George sat in the deckchair at his garden gate. He was about to count the money in his collecting tin when a male voice interrupted:

‘Excuse me, is this one of the Open Gardens?’

‘Yes,’ replied George, glancing up at a middle-aged couple.

‘Only you’re not on the map of Open Gardens they gave us in the village.’

‘No,’ George agreed. ‘I was a late entry, and there wasn’t time to add me to any of the paperwork. It’s just a pound each to look round,’ he continued, lifting his tin.

His visitors contributed their admission fees, and George directed them to the rear of his bungalow.

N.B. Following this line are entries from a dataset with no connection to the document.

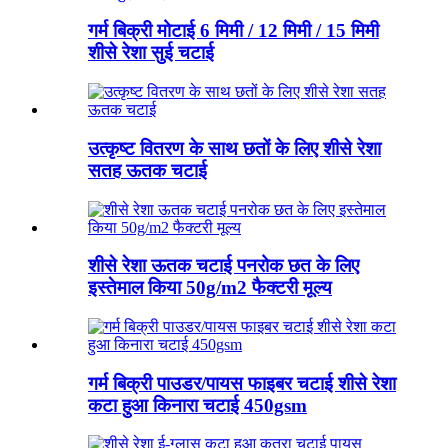
गर्म बिक्री मोटाई 6 मिमी / 12 मिमी / 15 मिमी
शीसे रेशा सुई चटाई
उत्कृष्ट वितरण के साथ छतों के लिए शीसे रेशा
सतह ऊतक चटाई
शीसे रेशा ऊतक चटाई पनरोक छत के लिए
इस्तेमाल किया 50g/m2 फैक्टरी मूल्य
गर्म बिक्री पाउडर/पायस फाइबर चटाई शीसे रेशा
कटा हुआ किनारा चटाई 450gsm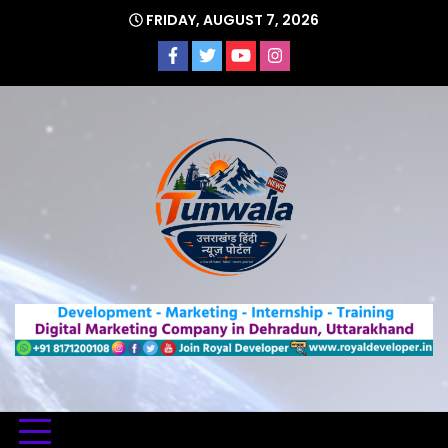
Skip
FRIDAY, AUGUST 7, 2026
to
content
Uttarakhand Hindi News Portal
Tunwa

He looked up and down the lane and saw no sign of other visitors. It was late in the afternoon and it was likely these would be the last. George painfully rose and limped to join his guests.

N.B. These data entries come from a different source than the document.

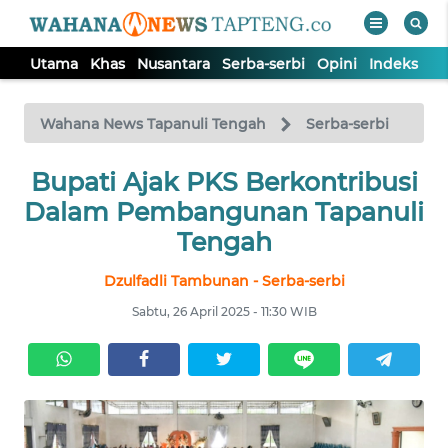
Utama
Khas
Nusantara
Serba-serbi
Opini
Indeks
WAHANA
Tutup
TV
Wahana News Tapanuli Tengah
Serba-serbi
Bupati Ajak PKS Berkontribusi
UTAMA
Dalam Pembangunan Tapanuli
KHAS
Tengah
Dzulfadli Tambunan - Serba-serbi
NUSANTARA
Sabtu, 26 April 2025 - 11:30 WIB
SERBA-
SERBI
OPINI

‘It’s rather different from other gardens we’ve seen today,’ ventured his male visitor as George reached the couple.

‘There aren’t any plants,’ noted the woman.

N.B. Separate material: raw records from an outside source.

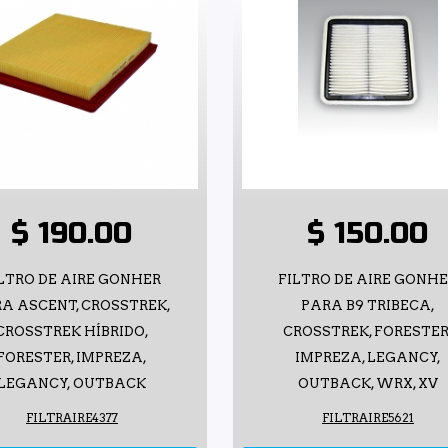
$ 190.00
$ 150.00
LTRO DE AIRE GONHER
FILTRO DE AIRE GONH
A ASCENT, CROSSTREK,
PARA B9 TRIBECA,
CROSSTREK HÍBRIDO,
CROSSTREK, FORESTER
FORESTER, IMPREZA,
IMPREZA, LEGANCY,
LEGANCY, OUTBACK
OUTBACK, WRX, XV
FILTRAIRE4377
FILTRAIRE5621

‘The old arthritis stops me from doing too much gardening, these days,’ George explained, ‘so I went for a simple, low maintenance theme of just grass and SPIS.’

‘SPIS?’ queried the woman.

‘Self Planting Indigenous Species.’

‘You mean weeds?’ she said.

‘A weed is just a name for a plant growing in the wrong place,’ replied George. ‘My SPIS all carefully harmonise to construct a natural, uncultivated effect.’

‘And the grass is three feet tall,’ observed the man.

‘I like to think that it forms a counterpoint juxtaposed to the manicured greenery, characteristic of the other exhibited gardens.’

The three looked out across the rusting mattress springs and other discarded household equipment, to the fire-gutted shell of an old motor car, beyond.

‘I’m particularly pleased with that modern art installation,’ announced George with pride. ‘I may enter it for the Turner Prize.’

Before the couple could comment, the grass on the far side of the garden began to ripple, tracking the path of some hidden, approaching creature. The sound of growls and snarls reached their ears.

‘Ah, that’s Rufus, my Rottweiler,’ said George. ‘I don’t know what’s got into him today. He’s bitten four of the visitors, and one had to be taken away by ambulance.’

George looked round to see his guests fleeing, panic-stricken, from the garden.

‘There’re serving tea and cakes in the Village Hall,’ George helpfully shouted after them, before his voice was drowned-out by the savage barking of Rufus.

George sat down in his deckchair, and Rufus, having seen-off the intruders, laid quietly down on the ground beside him.

‘Let’s count the day’s takings, boy,’ George said to his companion. ‘I reckon we’ve got over sixty quid here. That’ll pay for getting all that rubbish taken away from the back garden.’ He patted Rufus on the head. ‘With any luck there’ll be enough money left to have the grass cut and to get you a nice bone.’